Zayn: O Liam tem razão. 
Hope: É mas vocês não entendem, se nós não o matarmos de uma vez, ele nos mata. 
Liam: Mas nós já tentamos de mais, podemos simplesmente nos dividir e tentar levar uma vida normal? -eles se encaravam. -Se tentarmos vamos perder mais de nós. 
Hope: Melhor do que não tentar. -disse firme. -O recado foi claro. -levantou o livro que escrevia antes.
Harry: Como foi que isso aconteceu, a verdade?-se levantou da cadeira em direção a cozinha. 
Hope: Ele me mandou uma mensagem por telocinese, eu senti vibrações que formaram imagens no meu cérebro. Ronald estabeleceu uma ligação comigo de alguma forma, eu não sei como ele fez isso, teria que ter uma grande concentração de poder. Consegui receber seu recado. Foi claro. Ele quer terminar isso de uma vez por todas. "A guerra terminará essa noite", ecoou na minha mente. Eu pude ver...aqueles olhos. -ela parecia aterrorizada. 
XXX: Do que estão falando?-Louis apareceu descendo as escadas, tinha ficado com Kim até agora. 
Liam: Não importa, ele está nos atraindo para acabar com a gente, deve com toda a certeza ter ficado muito furioso por termos matado boa parte do exército dele. E agora somos em poucos, não temos o Niall, nem a Victoria pode lutar.
Louis: Temos a Kim. Ela tem muito mais poder agora. 
Hope: Não é bem assim, ela virou uma colecionadora de almas. E aqueles vampiros não tem almas. 
Louis: Eu sei, mas insisto. Ela está forte. 
Harry: Ele tem razão. Vamos acabar com ele, pela ultima vez. Quais imagens você viu, Hope?-ela fechou os olhos, tentando lembrar. 
Liam: Vocês estão insanos?!
Hope: Primeiro tudo escuro, depois...neve. Um lugar com muita neve. Deserto, árvores, perto de uma lanchonete com uma placa...
Zayn: Claro! Onde matamos a Merlin, eu me lembro! 
Liam: Pera aí, vocês não estão mesmo pensando em ir lá, não é? Eu não vou por tudo a perder outra vez!-Hope se aproximou dele. 
Hope: Não temos mais nada a perder.

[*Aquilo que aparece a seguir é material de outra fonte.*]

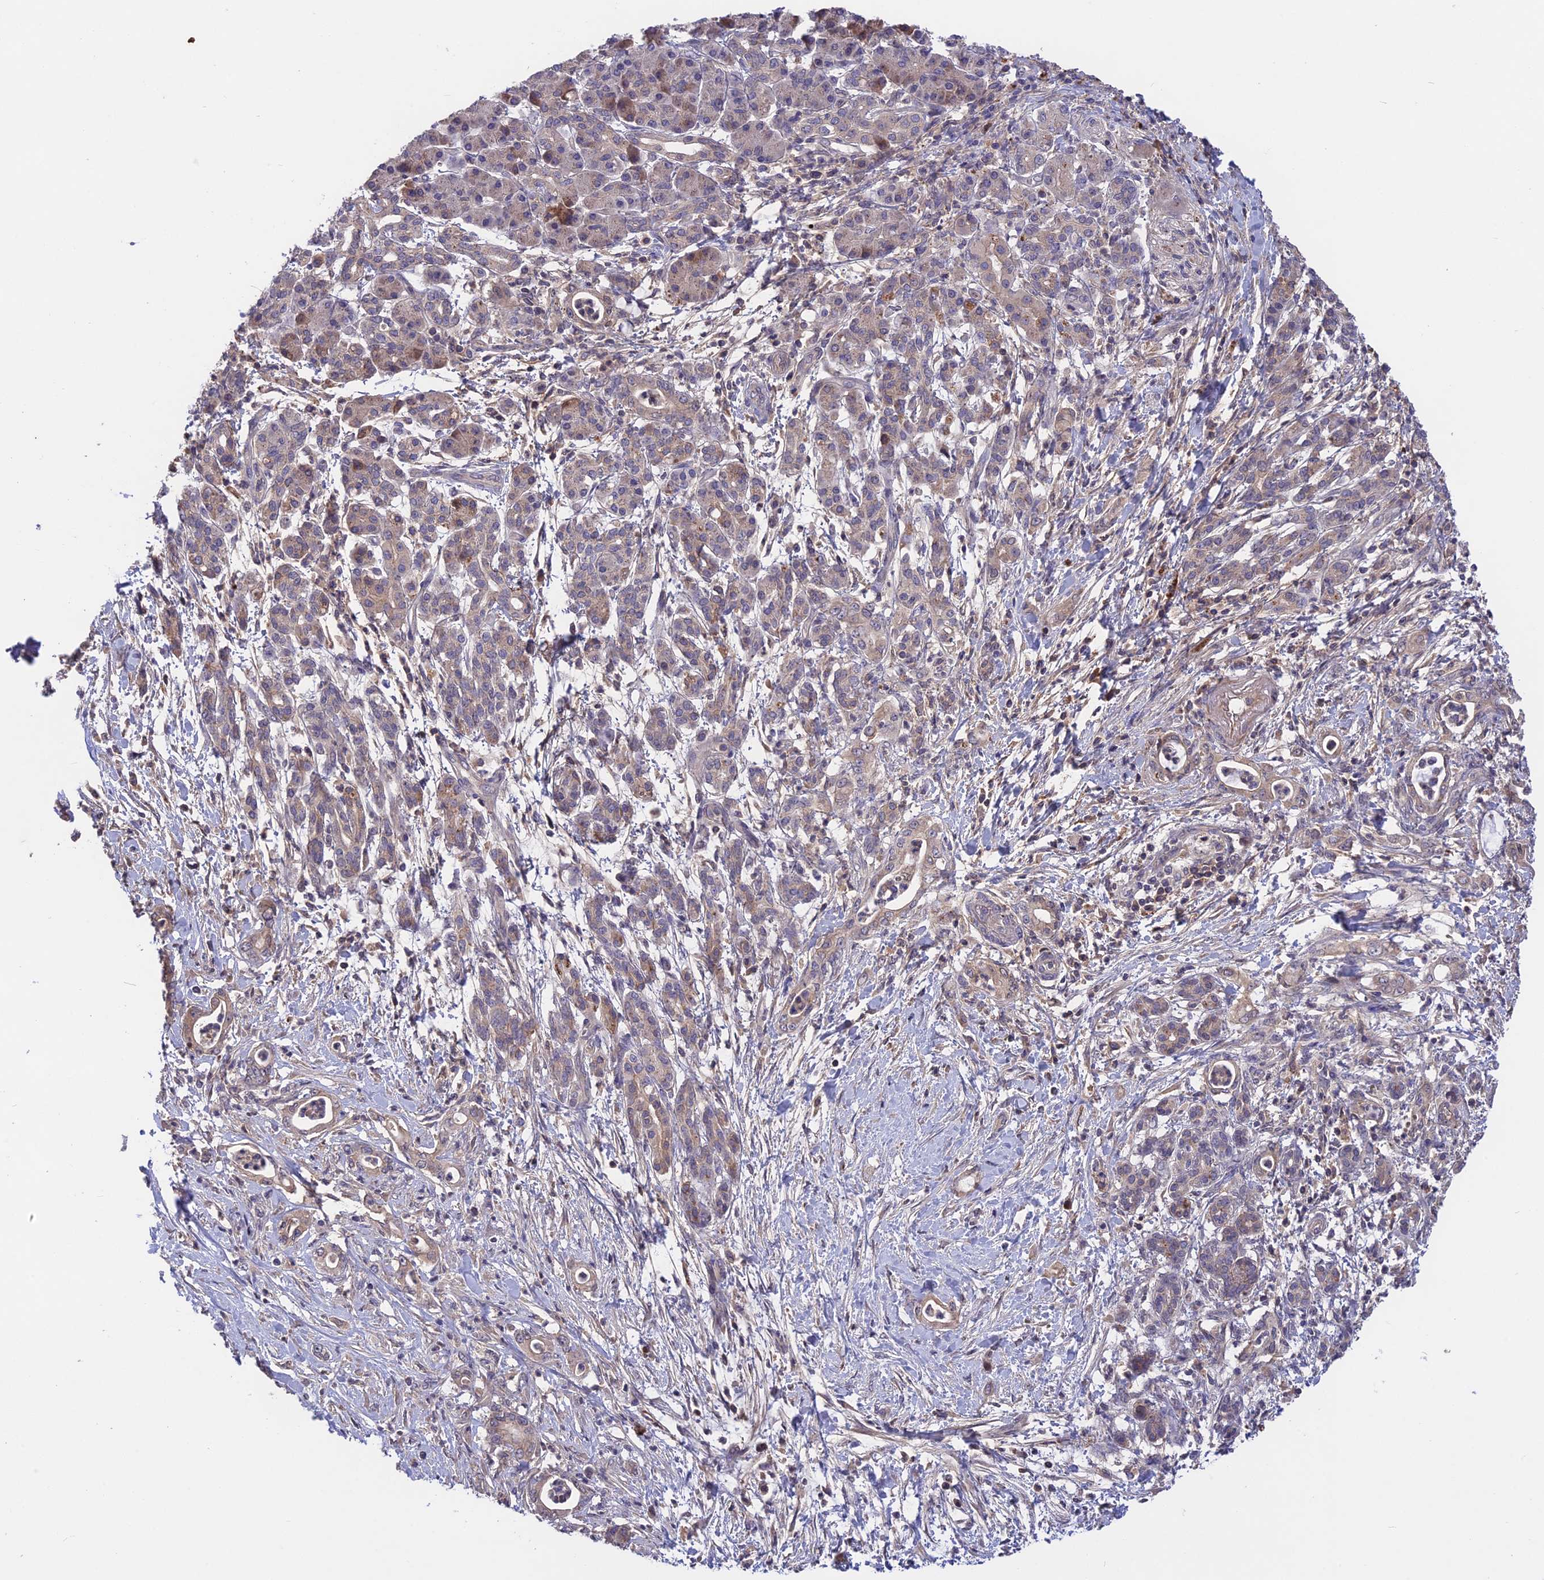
{"staining": {"intensity": "weak", "quantity": "25%-75%", "location": "cytoplasmic/membranous"}, "tissue": "pancreatic cancer", "cell_type": "Tumor cells", "image_type": "cancer", "snomed": [{"axis": "morphology", "description": "Normal tissue, NOS"}, {"axis": "morphology", "description": "Adenocarcinoma, NOS"}, {"axis": "topography", "description": "Pancreas"}], "caption": "Pancreatic adenocarcinoma tissue displays weak cytoplasmic/membranous expression in approximately 25%-75% of tumor cells, visualized by immunohistochemistry.", "gene": "ADO", "patient": {"sex": "female", "age": 55}}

Se não lutarmos até o fim, ele vai nos perseguir para sempre, não importa onde formos. -encarava Liam nos olhos. -Eu não vou deixar que Niall tenha morrido em vão. -disse firme e fechou o livro rispidamente saindo da sala. Liam bufou. Não era possível que estivesse decidido. 



Enquanto o sol se punha por detrás das montanhas, Victoria olhava para o vidro pouco sujo do carro de Hope na qual Zayn Malik dirigia. O plano era bruscamente tentado ser esquecido por ela enquanto olhava para aquela infinita linha de cores entre marrom e verde que as árvores davam efeito enquanto ela estava em movimento. Eles estavam numa estradinha de asfalto não muito movimentada, fazia um pouco mais de meia hora que haviam saído da parte movimentada de Manhattan e entrado naquela espécie de "interior". Victoria sentia sua cabeça latejar de estar ali, talvez fosse o efeito do veneno agindo em seu sangue. Tudo bem que aquilo era sangue morto de vampiro, mas ela gostava de pensar como se fosse veneno. Além de soar mais atraente era exatamente o que era em seu corpo. Ficaram um tempo na estrada praticamente deserta, até passarem a lanchonete que Victoria se lembrava de ter se encontrado com Zayn quando iam matar Merlin, depois passaram pela fabrica e cada vez mais aquele lugar era deserto. Nem parecia que fazia parte de Nova York. Estava nevando forte agora, o carro foi estacionado num terreno vazio e Liam desceu do carro após murmurar algo para os outros. Victoria estava tão mal que nem pode ouvir o que era. Em seguida ele desceu e deu a volta no carro, indo até a porta dela e abrindo-a. 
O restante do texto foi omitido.